The final factor conspiring against premium financing is ratesetting. I’ve written so many times about falling Caps in Indexed UL that my fingers practically hurt. Falling Caps obviously are a problem for premium financed Indexed UL. Any client who bought a premium financing policy in the past 2 years and hasn’t seen a current in-force illustration is going to be in for quite a shock. Most illustrated rates for new business and in-force policies have dropped by at least 1% and some have dropped even more. For some transactions, that’s enough to be a death blow for both new sales and anything in-force.

We’ll tackle the question of renewal ratesetting next week but, for now, suffice it to say that renewal rate integrity is the key to making premium financing work. Without it, these deals don’t stand a chance – and we’re not far enough into Indexed UL to know what real, long-term renewal rates look like. That should strike fear in the heart of anyone selling Indexed UL, but especially those doing premium financing. One of the arguments that folks make in favor of financing is that clients finance all sorts of other assets, so why not life insurance?

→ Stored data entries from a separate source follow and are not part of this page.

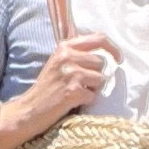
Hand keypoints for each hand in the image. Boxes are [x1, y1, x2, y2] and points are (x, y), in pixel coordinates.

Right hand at [0, 34, 119, 148]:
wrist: (29, 109)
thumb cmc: (47, 88)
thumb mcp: (58, 62)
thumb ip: (77, 53)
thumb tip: (106, 53)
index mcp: (65, 47)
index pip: (99, 38)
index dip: (113, 48)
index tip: (118, 58)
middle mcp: (67, 57)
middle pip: (101, 62)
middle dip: (96, 75)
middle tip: (81, 85)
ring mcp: (70, 74)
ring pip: (100, 79)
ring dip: (92, 89)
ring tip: (75, 93)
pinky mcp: (72, 91)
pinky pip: (93, 96)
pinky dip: (86, 101)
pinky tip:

Because, unlike an office building, equipment or a private company, you don’t control the life insurance policy. You have exactly zero inputs – nada, zilch, nothing – into how the life insurer sets rates and costs in that policy over time. You are entirely at their mercy. Leveraging a life insurance transaction is always and forever a bet on both the product and the insurer’s integrity and goodwill. In an age where life insurers are changing ownership constantly, that’s a real risk that often goes unaccounted for in premium financing transactions.

Where does premium financing go from here? I would argue that it’s the feast before the famine. There has never been an easier time to sell premium financing and that has led to massive growth in the space and its tentacles extending far beyond the old-line premium financing shops serving high-net worth individuals. Now, premium financing is everywhere and for anyone. That can’t last. The reason why premium financing has traditionally been only for folks with brains and means is because it’s a complicated strategy that requires deep pockets to ride through the inevitable cycles. Restrictions, litigation and adverse ratesetting aren’t going to kill premium financing because there will always be planning applications for using leverage with life insurance. But they will push the new, aggressive and unprepared premium financing sellers out of the market and refocus the strategy to its core value. And when that happens, the industry will be better for it.